"Die Löwen sind mir ans Herz gewachsen"

Nicolai Schwarzer hat am Samstag als letzter Gläubiger auf einen Teil seiner Forderungen verzichtet. Hier zieht der Immobilienunternehmer Bilanz. Für Präsident Dieter Schneider fällt sie nicht gut aus
AZ: Herr Schwarzer, am Samstag haben Sie als letzter Gläubiger dem Forderungsverzicht zugestimmt. Viel gebracht hat Ihnen Ihr Pokern aber nicht: Die Löwen haben auch Ihnen keine Zugeständnisse gemacht, Sie verlieren rund 500.000 Euro.
NICOLAI SCHWARZER: Ohne Zahlen kommentieren zu wollen, habe ich nicht mit 1860 gepokert. Ich habe schlicht lange nicht an die Tragfähigkeit des Finanzierungskonzepts geglaubt und habe nicht das Gefühll gehabt, dass die Verantwortlichen bei 1860 immer wussten, worüber sie eigentlich reden.
Wie meinen Sie das?
Schon vor einigen Wochen stimmte das, was der Verein öffentlich über die witschaftliche Situation und über die Planung für die nächste Saison berichtete, nicht ganz mit meinem Eindruck überein, den ich mir auf der Basis des Zahlenwerks machen konnte. Oder ganz einfach gesagt: ich hatte ein ziemlich flaues Gefühl im Magen. Das offensichtlich durch Planungsfehler bedingte Finanzierungsloch, das sich dann vor wenigen Tagn plötzlich auftat, hat mein ungutes Gefühl bestätigt.
Präsident Dieter Schneider soll dies erst vor zehn Tagen aufgefallen sein. Ist das möglich?
Ich begleite den Verein ja schon etwas länger als Schneider. Vielleicht stecke ich teilweise noch tiefer in der Materie als er...
Wieso haben Sie jetzt doch zugestimmt?
Ismaik (der neue Investor, d. Red) soll ja die Finanzierungslücke übernommen haben. Und Schneider hat mir persönlich versichert, dass das Finanzierungskonzept tragfähig ist. Ich kann nur hoffen, dass das stimmt. Außerdem habe ich von Anfang an gesagt, dass ich nicht der Totengräber von 1860 sein werde. Ganz viele Menschen verstehen den TSV 1860 als ihren bestimmenden Lebensinhalt. Diese Fans haben es verdient, dass ihr Klub weiter existiert. Die Löwen sind mir ans Herz gewachsen.
Herr Schwarzer, mit Verlaub: Sie sind Geschäftsmann, Sie wollten mit 1860 doch Geld verdienen!

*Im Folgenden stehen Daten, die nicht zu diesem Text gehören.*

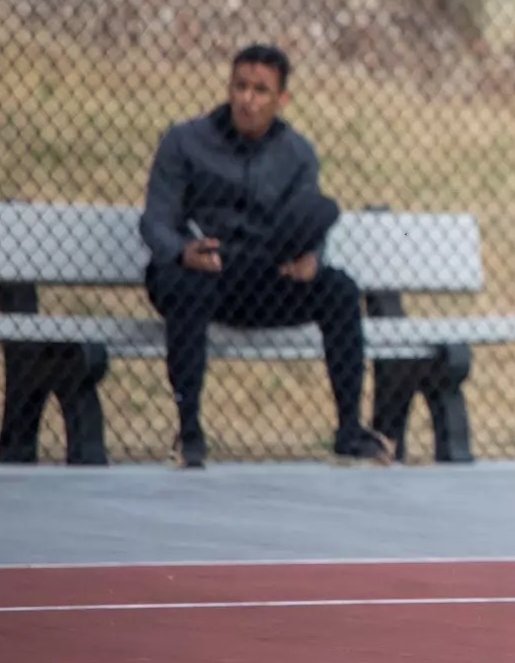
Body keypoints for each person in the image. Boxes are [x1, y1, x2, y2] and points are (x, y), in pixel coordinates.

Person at [139, 44, 393, 469]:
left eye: (260, 91)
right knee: (185, 289)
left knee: (340, 288)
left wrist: (310, 258)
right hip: (202, 271)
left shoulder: (298, 153)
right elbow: (155, 220)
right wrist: (183, 252)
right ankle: (189, 433)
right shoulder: (184, 141)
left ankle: (349, 430)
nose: (248, 99)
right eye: (240, 87)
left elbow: (307, 220)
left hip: (264, 279)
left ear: (281, 99)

Ich kann da keinen Widerspruch erkennen. Meinen Sie, dass Hasan Ismaik ein reiner Wohltäter ist? Er bekommt bei 1860 so viel Einfluss wie kein Investor in Deutschland vor ihm. Und jedenfalls viel mehr, als ich jemals haben wollte.
Im Januar 2009 wollten Sie für rund fünf Millionen Euro schrittweise rund 25 Prozent der Stimmenanteile erwerben. Ismaik bekommt für 18 Millionen die Hälfte und macht den Klub schuldenfrei.
Das ist richtig. Damals ging es den Löwen aber noch nicht so schlecht wie heute. Außerdem hätte ich nur Anteile übernommen, wenn die Löwen mir die Darlehen nicht hätten zurückzahlen können. Wahrscheinlich war 1860 damals aber noch nicht bereit für einen Investor.
Und jetzt?
Jetzt hat wohl auch der letzte Funktionär verstanden, dass die Zeit der Intrigen vorbei ist. Ich habe mein Investment damals ja nicht zurückgezogen wegen der Bedenken der DFL, sondern weil die Unterstützung gefehlt hat. Die Bedenken gab es jetzt auch und man hat eine Lösung gefunden. Ein bisschen von der Unterstützung, die Ismaik jetzt bekommt, hätte ich mir auch gewünscht. Trotzdem kann ich behaupten, dem Klub durch meine Darlehen drei Mal das Überleben gesichert zu haben – aller Widrigkeiten zum Trotz.
Wovon sprechen Sie?
Die Löwen haben tolle Fans, die den Klub bedingungslos lieben. Diese Liebe kann aber auch umschlagen. Ich habe zuletzt, neben sehr vielen positiven Zuschriften, auch drohende Briefe bekommen. Ich kann solche Gefühle bis zu einem gewissen Teil verstehen, hätte mir aber etwas mehr Unterstützung von Schneider gewünscht.